Exercise: Reproduce the records word for word, from the first line through the line that contains "delovi za Račve", including both of those lines.

(Extracted page text data)
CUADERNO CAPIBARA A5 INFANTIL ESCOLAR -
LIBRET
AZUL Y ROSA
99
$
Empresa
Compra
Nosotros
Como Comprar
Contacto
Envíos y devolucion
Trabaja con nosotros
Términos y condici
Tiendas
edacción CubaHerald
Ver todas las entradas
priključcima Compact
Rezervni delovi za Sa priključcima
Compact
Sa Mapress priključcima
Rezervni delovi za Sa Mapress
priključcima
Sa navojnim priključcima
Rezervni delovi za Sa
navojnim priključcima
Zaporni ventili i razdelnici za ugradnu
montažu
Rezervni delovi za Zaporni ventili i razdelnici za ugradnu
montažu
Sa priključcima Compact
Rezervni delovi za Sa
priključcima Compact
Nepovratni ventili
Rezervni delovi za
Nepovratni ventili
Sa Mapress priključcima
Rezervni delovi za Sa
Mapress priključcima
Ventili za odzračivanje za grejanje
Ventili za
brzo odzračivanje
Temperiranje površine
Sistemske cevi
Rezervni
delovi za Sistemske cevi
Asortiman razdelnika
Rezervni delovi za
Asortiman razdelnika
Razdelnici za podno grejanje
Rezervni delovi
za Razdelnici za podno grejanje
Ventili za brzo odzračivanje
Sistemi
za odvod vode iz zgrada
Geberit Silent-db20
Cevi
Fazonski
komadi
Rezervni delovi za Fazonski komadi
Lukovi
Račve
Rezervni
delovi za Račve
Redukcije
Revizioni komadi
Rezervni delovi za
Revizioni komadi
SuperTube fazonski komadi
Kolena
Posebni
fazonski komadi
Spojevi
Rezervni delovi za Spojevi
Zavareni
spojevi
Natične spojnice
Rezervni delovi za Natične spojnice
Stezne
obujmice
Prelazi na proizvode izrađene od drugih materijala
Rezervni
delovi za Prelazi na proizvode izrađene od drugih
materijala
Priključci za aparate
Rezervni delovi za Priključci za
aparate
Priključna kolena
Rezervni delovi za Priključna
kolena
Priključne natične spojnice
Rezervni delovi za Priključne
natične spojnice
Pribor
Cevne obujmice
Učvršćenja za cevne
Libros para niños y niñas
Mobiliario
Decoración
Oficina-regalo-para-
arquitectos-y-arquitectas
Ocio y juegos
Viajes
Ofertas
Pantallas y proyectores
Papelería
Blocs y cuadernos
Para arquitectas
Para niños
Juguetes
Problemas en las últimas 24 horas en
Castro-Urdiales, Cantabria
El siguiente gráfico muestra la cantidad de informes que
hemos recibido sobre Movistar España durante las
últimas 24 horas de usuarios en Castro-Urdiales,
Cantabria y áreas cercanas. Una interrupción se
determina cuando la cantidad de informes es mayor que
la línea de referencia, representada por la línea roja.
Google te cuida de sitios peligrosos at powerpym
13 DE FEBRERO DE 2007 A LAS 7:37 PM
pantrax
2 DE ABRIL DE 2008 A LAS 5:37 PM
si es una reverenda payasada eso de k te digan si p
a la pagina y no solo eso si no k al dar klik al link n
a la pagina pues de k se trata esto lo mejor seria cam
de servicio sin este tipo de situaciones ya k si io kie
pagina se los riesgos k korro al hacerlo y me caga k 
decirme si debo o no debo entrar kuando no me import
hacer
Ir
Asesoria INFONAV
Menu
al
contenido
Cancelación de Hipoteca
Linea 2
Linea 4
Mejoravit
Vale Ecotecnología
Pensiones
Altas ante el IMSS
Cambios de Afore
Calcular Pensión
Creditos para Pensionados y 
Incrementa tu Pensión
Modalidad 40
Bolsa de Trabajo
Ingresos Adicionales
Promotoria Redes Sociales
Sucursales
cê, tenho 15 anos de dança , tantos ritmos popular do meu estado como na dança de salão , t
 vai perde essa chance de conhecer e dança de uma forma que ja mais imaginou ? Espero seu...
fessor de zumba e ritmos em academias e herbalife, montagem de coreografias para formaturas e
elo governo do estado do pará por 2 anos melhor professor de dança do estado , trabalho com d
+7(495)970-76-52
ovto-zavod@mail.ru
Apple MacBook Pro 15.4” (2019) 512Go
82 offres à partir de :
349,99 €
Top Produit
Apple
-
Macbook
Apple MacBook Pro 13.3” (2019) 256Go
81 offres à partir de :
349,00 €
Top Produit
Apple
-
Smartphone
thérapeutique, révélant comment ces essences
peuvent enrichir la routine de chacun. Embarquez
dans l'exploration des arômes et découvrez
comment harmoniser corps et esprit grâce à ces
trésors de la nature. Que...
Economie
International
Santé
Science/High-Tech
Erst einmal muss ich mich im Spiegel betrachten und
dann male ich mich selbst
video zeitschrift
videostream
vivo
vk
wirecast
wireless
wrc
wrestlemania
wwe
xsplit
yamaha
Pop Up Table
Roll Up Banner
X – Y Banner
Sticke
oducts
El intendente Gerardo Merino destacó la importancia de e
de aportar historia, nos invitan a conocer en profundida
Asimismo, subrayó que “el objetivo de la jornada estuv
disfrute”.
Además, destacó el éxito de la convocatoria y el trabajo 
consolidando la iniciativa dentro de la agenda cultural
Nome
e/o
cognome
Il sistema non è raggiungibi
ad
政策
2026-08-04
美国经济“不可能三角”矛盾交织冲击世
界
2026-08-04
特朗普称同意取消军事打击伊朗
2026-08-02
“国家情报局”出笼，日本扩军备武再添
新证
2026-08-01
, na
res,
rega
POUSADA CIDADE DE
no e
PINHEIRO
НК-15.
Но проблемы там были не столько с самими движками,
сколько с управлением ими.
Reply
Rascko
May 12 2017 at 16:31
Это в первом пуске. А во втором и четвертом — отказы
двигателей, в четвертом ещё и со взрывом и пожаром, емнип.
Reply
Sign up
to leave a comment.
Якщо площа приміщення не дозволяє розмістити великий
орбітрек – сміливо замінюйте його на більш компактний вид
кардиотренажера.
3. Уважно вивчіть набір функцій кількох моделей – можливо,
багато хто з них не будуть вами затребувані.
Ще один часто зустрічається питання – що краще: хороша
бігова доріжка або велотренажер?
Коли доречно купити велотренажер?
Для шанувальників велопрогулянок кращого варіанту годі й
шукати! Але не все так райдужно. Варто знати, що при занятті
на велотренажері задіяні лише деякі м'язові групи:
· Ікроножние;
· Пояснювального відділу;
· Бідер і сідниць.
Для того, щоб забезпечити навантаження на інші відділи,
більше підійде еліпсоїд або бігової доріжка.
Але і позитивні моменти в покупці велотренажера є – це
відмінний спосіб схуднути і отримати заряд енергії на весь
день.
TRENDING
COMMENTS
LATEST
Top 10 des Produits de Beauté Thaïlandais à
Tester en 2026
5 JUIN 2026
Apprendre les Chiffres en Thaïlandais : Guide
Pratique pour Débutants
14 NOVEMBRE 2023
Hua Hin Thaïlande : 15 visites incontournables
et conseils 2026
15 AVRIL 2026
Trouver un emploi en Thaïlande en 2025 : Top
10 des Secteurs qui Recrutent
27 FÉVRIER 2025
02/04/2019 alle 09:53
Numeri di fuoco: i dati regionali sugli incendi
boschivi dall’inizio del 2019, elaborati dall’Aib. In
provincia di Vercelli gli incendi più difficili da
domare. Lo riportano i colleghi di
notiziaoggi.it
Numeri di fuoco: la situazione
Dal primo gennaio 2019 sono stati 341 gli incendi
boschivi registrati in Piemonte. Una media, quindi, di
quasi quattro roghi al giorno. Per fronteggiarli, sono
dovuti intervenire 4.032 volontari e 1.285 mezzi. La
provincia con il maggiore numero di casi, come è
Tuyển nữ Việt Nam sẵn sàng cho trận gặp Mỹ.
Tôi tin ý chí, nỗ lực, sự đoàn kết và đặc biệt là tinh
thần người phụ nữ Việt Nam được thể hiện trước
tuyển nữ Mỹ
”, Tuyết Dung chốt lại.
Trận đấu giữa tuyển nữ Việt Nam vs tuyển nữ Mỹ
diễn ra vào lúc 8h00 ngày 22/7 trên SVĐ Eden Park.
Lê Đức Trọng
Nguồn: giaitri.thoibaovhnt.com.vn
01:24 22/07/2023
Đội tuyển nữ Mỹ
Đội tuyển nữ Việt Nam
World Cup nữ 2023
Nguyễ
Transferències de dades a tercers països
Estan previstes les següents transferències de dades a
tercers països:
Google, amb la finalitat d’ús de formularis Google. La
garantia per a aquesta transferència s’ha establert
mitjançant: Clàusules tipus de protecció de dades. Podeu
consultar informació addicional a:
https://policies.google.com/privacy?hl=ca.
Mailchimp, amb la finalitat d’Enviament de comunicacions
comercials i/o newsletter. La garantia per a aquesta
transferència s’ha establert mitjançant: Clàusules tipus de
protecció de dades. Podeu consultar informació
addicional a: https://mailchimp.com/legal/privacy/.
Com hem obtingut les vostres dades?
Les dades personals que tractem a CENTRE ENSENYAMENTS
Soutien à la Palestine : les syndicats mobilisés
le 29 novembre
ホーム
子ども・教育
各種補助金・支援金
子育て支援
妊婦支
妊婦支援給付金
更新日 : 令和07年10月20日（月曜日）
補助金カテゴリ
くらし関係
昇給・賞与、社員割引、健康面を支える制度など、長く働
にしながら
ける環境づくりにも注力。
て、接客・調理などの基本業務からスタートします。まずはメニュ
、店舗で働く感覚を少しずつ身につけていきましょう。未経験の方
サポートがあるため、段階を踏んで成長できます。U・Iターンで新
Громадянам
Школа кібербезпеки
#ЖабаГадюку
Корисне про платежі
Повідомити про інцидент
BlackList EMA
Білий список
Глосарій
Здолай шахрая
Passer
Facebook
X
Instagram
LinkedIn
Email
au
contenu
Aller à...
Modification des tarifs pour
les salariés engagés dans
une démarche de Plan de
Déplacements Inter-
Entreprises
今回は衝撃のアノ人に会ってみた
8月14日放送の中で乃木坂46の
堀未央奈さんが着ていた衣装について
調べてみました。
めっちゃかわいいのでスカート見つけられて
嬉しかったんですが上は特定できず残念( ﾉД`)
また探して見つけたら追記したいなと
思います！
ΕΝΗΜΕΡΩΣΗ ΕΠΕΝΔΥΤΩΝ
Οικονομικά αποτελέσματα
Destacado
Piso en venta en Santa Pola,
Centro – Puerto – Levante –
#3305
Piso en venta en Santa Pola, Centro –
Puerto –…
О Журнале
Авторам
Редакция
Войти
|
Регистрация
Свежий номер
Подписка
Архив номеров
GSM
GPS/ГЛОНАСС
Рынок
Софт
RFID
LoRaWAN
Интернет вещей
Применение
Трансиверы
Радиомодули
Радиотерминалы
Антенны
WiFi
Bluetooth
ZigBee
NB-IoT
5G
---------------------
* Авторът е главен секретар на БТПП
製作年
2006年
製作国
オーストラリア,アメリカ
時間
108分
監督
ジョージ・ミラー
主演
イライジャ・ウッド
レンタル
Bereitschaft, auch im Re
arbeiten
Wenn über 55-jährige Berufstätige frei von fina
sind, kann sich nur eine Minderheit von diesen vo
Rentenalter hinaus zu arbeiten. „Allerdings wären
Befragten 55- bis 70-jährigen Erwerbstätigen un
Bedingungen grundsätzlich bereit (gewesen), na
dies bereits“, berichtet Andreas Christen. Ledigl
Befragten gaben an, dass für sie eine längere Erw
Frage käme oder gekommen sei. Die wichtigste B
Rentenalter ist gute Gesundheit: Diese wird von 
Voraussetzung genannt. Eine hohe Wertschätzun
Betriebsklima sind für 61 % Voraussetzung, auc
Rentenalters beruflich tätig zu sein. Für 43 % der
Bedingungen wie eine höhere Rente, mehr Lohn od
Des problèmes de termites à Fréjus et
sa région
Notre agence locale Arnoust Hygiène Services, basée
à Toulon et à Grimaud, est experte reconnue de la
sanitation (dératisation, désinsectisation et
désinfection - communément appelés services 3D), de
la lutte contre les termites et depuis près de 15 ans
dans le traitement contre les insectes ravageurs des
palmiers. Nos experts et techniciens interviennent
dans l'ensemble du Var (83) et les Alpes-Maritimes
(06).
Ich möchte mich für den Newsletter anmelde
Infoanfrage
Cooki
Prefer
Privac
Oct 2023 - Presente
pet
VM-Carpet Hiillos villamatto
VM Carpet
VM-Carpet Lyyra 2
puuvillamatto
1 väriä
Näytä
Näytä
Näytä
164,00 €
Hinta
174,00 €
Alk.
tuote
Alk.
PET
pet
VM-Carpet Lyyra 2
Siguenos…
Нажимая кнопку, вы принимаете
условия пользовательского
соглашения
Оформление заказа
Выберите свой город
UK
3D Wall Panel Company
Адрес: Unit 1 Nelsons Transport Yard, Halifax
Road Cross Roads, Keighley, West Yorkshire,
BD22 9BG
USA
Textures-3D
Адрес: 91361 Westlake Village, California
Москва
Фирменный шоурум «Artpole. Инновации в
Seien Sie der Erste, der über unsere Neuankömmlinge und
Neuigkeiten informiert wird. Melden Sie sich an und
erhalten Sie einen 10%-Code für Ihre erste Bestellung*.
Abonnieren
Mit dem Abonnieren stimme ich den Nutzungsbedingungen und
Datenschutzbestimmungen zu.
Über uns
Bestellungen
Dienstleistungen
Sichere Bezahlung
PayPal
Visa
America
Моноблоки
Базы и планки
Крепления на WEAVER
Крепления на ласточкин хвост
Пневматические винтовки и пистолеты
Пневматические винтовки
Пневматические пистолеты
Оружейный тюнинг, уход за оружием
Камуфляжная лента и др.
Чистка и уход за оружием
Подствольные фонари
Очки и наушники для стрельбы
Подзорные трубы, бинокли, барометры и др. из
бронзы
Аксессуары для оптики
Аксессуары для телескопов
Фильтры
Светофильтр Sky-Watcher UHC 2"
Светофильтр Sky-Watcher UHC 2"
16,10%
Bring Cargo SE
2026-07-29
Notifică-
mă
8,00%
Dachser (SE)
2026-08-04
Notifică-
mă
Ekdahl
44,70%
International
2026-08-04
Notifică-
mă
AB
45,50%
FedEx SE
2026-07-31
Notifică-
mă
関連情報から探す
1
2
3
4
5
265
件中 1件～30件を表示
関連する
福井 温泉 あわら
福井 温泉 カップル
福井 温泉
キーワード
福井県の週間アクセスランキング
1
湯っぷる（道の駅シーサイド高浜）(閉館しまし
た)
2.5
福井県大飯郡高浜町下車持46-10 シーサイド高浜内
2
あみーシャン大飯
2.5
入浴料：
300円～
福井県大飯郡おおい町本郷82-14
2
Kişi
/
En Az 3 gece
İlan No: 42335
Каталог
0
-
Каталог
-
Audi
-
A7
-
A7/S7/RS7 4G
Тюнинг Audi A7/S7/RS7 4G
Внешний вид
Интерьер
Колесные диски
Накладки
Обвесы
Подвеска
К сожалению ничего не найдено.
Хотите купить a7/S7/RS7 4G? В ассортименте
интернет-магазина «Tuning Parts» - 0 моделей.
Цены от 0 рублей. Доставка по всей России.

Answer for the task:
CUADERNO CAPIBARA A5 INFANTIL ESCOLAR -
LIBRET
AZUL Y ROSA
99
$
Empresa
Compra
Nosotros
Como Comprar
Contacto
Envíos y devolucion
Trabaja con nosotros
Términos y condici
Tiendas
edacción CubaHerald
Ver todas las entradas
priključcima Compact
Rezervni delovi za Sa priključcima
Compact
Sa Mapress priključcima
Rezervni delovi za Sa Mapress
priključcima
Sa navojnim priključcima
Rezervni delovi za Sa
navojnim priključcima
Zaporni ventili i razdelnici za ugradnu
montažu
Rezervni delovi za Zaporni ventili i razdelnici za ugradnu
montažu
Sa priključcima Compact
Rezervni delovi za Sa
priključcima Compact
Nepovratni ventili
Rezervni delovi za
Nepovratni ventili
Sa Mapress priključcima
Rezervni delovi za Sa
Mapress priključcima
Ventili za odzračivanje za grejanje
Ventili za
brzo odzračivanje
Temperiranje površine
Sistemske cevi
Rezervni
delovi za Sistemske cevi
Asortiman razdelnika
Rezervni delovi za
Asortiman razdelnika
Razdelnici za podno grejanje
Rezervni delovi
za Razdelnici za podno grejanje
Ventili za brzo odzračivanje
Sistemi
za odvod vode iz zgrada
Geberit Silent-db20
Cevi
Fazonski
komadi
Rezervni delovi za Fazonski komadi
Lukovi
Račve
Rezervni
delovi za Račve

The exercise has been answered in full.